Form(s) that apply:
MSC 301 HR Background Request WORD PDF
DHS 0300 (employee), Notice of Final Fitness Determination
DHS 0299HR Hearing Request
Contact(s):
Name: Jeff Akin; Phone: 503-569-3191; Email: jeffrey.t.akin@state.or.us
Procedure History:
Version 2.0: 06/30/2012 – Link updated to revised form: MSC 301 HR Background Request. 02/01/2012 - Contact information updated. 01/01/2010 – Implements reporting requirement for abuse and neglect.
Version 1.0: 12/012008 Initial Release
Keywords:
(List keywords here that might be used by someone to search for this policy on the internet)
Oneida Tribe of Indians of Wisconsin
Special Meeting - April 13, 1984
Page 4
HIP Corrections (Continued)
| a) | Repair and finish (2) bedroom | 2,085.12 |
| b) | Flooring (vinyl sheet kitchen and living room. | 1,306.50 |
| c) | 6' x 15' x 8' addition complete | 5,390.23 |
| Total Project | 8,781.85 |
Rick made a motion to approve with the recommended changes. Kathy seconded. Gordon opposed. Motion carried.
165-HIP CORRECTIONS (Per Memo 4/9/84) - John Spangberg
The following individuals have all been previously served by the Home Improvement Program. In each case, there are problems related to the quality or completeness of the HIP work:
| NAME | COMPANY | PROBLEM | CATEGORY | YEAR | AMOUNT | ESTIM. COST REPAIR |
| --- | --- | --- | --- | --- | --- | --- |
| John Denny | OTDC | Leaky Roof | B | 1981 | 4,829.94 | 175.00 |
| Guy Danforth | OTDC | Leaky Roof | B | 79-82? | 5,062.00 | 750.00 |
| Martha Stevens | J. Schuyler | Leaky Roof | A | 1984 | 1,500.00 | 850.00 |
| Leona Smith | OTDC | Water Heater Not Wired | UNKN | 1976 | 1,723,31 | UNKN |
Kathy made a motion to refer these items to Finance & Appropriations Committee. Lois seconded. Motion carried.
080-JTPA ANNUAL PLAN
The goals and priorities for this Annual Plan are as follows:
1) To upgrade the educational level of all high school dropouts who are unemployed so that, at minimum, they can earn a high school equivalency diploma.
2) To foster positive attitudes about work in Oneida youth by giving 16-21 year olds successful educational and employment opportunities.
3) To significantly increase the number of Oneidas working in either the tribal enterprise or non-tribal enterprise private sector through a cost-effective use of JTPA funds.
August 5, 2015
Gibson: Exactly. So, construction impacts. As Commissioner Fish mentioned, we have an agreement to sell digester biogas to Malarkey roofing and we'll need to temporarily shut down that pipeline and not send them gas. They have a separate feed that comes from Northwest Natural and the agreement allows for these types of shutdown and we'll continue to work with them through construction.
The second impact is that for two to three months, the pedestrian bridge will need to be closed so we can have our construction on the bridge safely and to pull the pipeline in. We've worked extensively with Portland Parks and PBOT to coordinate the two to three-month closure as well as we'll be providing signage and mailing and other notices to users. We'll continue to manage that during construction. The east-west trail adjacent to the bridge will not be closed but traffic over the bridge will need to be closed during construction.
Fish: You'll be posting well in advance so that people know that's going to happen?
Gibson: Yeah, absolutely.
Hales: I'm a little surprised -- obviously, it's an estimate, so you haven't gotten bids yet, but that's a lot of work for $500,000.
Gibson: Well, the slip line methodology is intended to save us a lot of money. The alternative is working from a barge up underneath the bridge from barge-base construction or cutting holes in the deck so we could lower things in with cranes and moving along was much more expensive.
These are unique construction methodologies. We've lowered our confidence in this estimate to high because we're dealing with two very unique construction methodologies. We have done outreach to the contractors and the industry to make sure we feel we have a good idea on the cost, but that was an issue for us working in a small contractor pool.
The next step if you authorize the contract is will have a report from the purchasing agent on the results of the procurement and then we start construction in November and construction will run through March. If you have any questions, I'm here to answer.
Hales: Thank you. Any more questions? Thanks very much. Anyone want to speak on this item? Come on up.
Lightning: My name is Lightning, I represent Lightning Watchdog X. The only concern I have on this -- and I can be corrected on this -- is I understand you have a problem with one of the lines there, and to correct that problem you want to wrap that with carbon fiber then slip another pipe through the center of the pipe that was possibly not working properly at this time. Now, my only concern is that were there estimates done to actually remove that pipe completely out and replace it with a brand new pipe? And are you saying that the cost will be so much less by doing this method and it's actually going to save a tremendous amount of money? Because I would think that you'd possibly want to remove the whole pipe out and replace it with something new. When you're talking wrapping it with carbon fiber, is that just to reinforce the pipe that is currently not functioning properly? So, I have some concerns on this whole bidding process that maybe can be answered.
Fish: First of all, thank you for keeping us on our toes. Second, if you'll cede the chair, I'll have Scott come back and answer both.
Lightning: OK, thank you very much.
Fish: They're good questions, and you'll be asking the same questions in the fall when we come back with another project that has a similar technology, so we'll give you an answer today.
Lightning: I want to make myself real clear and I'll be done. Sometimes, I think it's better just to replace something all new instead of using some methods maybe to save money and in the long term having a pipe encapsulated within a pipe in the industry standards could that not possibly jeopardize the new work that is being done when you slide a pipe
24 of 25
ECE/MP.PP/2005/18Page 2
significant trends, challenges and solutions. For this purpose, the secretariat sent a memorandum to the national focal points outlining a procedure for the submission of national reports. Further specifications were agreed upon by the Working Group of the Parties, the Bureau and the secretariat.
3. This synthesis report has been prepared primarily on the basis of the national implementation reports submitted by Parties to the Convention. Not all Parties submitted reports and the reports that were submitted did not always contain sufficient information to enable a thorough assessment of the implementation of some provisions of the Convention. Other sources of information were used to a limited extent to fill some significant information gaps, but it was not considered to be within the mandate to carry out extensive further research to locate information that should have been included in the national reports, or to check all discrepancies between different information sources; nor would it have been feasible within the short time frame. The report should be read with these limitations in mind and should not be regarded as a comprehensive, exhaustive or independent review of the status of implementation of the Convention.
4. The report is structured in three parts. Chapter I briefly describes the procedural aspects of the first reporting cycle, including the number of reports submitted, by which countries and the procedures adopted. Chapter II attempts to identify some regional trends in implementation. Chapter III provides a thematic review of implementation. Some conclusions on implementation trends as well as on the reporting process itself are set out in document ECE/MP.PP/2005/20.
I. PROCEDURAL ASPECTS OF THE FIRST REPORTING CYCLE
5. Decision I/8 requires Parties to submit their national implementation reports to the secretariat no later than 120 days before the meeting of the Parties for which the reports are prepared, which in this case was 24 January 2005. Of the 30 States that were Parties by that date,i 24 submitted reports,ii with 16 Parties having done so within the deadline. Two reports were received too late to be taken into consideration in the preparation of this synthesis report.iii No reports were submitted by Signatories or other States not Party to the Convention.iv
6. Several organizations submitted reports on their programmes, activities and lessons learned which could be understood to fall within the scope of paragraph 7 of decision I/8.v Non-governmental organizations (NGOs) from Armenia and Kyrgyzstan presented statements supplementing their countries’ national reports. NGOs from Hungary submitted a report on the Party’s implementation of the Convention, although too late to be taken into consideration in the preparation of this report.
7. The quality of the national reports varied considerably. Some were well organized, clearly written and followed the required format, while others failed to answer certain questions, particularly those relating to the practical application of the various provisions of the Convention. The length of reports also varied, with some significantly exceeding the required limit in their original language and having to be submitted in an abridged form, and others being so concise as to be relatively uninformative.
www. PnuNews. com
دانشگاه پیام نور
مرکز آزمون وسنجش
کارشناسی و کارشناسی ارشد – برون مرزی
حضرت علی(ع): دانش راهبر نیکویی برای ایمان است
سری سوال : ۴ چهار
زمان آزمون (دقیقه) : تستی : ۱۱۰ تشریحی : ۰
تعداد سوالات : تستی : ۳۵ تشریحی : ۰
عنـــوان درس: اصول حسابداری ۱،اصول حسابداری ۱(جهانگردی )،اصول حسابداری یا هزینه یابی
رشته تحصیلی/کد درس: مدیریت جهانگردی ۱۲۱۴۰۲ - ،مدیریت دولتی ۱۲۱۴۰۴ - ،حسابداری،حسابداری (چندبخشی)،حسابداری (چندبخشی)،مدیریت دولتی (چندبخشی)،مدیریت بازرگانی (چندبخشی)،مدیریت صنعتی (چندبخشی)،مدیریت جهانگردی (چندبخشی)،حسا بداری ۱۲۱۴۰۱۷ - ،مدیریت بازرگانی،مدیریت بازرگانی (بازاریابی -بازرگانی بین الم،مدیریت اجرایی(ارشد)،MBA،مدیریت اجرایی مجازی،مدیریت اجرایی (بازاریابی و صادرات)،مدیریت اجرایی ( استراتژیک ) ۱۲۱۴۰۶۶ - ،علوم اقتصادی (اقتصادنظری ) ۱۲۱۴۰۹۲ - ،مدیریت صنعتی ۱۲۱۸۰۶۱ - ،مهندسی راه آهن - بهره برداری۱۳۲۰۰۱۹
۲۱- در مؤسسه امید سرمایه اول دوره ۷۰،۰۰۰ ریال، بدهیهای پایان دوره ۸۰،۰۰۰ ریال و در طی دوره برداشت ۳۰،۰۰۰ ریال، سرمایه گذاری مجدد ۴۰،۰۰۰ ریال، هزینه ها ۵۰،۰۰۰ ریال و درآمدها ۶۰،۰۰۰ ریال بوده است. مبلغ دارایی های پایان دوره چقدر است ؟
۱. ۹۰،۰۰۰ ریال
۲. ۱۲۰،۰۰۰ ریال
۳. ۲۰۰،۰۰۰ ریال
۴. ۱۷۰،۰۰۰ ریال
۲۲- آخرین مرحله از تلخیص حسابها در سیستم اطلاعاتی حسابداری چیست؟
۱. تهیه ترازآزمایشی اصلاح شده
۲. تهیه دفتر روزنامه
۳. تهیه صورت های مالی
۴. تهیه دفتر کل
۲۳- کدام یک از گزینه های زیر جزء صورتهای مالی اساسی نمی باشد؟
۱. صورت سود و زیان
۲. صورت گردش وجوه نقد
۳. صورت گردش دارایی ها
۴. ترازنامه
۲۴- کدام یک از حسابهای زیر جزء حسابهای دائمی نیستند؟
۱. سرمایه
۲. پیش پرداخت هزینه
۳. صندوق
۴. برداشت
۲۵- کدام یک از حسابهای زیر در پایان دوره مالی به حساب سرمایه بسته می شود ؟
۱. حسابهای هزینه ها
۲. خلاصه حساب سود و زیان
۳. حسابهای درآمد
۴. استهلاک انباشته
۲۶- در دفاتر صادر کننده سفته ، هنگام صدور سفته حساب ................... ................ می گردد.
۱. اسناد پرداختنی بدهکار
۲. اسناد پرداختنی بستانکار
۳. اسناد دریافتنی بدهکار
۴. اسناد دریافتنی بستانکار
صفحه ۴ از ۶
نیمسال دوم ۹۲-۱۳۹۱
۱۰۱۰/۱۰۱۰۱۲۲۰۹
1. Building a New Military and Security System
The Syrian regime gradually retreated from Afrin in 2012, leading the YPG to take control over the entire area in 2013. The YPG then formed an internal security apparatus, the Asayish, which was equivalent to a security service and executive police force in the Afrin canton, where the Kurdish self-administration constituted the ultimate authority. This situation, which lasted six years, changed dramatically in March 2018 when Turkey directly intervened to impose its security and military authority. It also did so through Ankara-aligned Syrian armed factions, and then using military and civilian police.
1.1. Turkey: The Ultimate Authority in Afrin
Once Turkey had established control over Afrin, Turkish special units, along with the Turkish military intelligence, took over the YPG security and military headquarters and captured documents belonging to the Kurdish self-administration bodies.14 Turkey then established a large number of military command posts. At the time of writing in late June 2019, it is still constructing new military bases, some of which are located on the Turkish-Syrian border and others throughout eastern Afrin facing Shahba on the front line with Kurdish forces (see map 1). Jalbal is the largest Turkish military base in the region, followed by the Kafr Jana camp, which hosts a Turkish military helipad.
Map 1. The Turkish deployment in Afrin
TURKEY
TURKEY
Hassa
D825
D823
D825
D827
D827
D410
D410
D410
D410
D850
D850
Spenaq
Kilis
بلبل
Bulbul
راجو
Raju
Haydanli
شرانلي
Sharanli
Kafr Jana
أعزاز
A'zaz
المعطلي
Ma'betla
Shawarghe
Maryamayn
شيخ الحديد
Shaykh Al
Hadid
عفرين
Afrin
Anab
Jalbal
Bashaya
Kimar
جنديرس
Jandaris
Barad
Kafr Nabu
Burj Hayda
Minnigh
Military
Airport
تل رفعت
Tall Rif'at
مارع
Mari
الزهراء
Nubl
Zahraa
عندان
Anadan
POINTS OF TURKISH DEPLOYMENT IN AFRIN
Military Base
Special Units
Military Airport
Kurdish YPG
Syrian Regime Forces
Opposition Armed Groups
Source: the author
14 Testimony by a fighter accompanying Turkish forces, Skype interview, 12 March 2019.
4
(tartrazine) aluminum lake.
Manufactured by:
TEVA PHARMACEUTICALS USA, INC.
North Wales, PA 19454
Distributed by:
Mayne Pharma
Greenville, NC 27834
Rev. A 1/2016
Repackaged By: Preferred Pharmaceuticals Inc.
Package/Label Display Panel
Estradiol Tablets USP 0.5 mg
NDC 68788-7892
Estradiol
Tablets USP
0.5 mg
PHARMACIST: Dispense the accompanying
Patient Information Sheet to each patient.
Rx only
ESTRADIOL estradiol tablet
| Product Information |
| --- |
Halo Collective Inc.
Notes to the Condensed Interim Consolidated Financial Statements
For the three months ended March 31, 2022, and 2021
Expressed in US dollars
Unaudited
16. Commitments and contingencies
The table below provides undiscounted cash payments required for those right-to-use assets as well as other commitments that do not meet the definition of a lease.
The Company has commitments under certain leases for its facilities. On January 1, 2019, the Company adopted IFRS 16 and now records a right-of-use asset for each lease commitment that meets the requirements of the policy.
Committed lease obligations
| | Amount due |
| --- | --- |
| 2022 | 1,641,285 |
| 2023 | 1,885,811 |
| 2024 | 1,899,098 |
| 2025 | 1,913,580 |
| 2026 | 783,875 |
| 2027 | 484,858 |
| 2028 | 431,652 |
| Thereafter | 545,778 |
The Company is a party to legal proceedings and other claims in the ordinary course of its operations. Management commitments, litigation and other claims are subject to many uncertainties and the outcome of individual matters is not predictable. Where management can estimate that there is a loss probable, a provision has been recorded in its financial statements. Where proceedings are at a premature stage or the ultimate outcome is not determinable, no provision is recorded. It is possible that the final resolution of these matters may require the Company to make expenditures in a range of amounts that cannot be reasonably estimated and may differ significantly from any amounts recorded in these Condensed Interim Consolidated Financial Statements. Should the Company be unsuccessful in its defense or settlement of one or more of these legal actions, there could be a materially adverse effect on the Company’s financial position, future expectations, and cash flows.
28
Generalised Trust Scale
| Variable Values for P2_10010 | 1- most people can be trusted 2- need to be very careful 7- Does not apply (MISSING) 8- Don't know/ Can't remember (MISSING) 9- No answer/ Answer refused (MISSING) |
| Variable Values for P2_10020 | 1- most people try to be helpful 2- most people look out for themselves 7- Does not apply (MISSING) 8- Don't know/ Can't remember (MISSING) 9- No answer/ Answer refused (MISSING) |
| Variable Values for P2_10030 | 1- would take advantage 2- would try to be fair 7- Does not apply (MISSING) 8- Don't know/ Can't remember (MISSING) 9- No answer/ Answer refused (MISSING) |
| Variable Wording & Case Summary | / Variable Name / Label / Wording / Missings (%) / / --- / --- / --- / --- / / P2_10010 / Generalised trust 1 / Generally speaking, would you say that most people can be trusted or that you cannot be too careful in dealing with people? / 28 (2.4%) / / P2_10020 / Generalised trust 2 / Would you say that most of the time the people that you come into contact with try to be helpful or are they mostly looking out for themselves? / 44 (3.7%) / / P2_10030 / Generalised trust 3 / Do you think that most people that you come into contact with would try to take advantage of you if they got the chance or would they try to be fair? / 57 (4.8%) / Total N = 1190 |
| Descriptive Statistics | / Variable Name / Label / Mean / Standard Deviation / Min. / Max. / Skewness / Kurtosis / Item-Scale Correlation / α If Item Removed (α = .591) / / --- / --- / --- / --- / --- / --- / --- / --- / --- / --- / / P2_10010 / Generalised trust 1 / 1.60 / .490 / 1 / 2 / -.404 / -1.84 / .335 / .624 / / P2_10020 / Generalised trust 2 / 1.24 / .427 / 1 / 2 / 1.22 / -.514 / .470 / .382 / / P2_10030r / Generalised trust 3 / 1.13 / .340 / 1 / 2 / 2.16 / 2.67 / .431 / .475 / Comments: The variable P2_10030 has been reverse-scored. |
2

------------

Using the records above, select and copy every line that has the word "accompanying".

▶ **OUTPUT BELOW**
14 Testimony by a fighter accompanying Turkish forces, Skype interview, 12 March 2019.
PHARMACIST: Dispense the accompanying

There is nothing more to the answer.